EXERCISE REQUIREMENTS:
At the line with "analysis of thyroid", start repeating the data, and continue line by line through the final line, exactly.

RECORDED DATA:
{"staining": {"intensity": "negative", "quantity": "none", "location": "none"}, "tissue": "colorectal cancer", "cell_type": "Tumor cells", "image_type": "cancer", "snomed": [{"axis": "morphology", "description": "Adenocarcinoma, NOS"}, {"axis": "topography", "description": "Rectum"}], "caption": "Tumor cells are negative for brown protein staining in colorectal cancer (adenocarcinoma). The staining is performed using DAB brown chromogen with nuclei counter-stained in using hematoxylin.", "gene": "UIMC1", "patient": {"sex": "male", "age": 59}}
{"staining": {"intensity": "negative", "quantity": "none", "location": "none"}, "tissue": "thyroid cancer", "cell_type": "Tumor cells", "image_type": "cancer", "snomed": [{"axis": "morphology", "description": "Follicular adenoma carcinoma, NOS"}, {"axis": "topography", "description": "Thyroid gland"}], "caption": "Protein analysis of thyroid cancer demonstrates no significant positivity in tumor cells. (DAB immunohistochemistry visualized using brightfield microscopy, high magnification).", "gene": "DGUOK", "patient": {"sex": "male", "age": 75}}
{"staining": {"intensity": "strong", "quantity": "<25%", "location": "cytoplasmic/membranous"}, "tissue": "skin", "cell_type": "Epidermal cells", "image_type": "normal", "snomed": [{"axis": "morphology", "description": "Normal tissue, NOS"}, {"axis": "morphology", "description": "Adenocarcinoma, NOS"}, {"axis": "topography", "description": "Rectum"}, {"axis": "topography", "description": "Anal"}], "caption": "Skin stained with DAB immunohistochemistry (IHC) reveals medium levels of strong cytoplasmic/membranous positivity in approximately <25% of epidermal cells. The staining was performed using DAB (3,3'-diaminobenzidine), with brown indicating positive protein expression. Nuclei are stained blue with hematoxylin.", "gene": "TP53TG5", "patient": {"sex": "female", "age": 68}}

EXERCISE SOLUTION:
{"staining": {"intensity": "negative", "quantity": "none", "location": "none"}, "tissue": "thyroid cancer", "cell_type": "Tumor cells", "image_type": "cancer", "snomed": [{"axis": "morphology", "description": "Follicular adenoma carcinoma, NOS"}, {"axis": "topography", "description": "Thyroid gland"}], "caption": "Protein analysis of thyroid cancer demonstrates no significant positivity in tumor cells. (DAB immunohistochemistry visualized using brightfield microscopy, high magnification).", "gene": "DGUOK", "patient": {"sex": "male", "age": 75}}
{"staining": {"intensity": "strong", "quantity": "<25%", "location": "cytoplasmic/membranous"}, "tissue": "skin", "cell_type": "Epidermal cells", "image_type": "normal", "snomed": [{"axis": "morphology", "description": "Normal tissue, NOS"}, {"axis": "morphology", "description": "Adenocarcinoma, NOS"}, {"axis": "topography", "description": "Rectum"}, {"axis": "topography", "description": "Anal"}], "caption": "Skin stained with DAB immunohistochemistry (IHC) reveals medium levels of strong cytoplasmic/membranous positivity in approximately <25% of epidermal cells. The staining was performed using DAB (3,3'-diaminobenzidine), with brown indicating positive protein expression. Nuclei are stained blue with hematoxylin.", "gene": "TP53TG5", "patient": {"sex": "female", "age": 68}}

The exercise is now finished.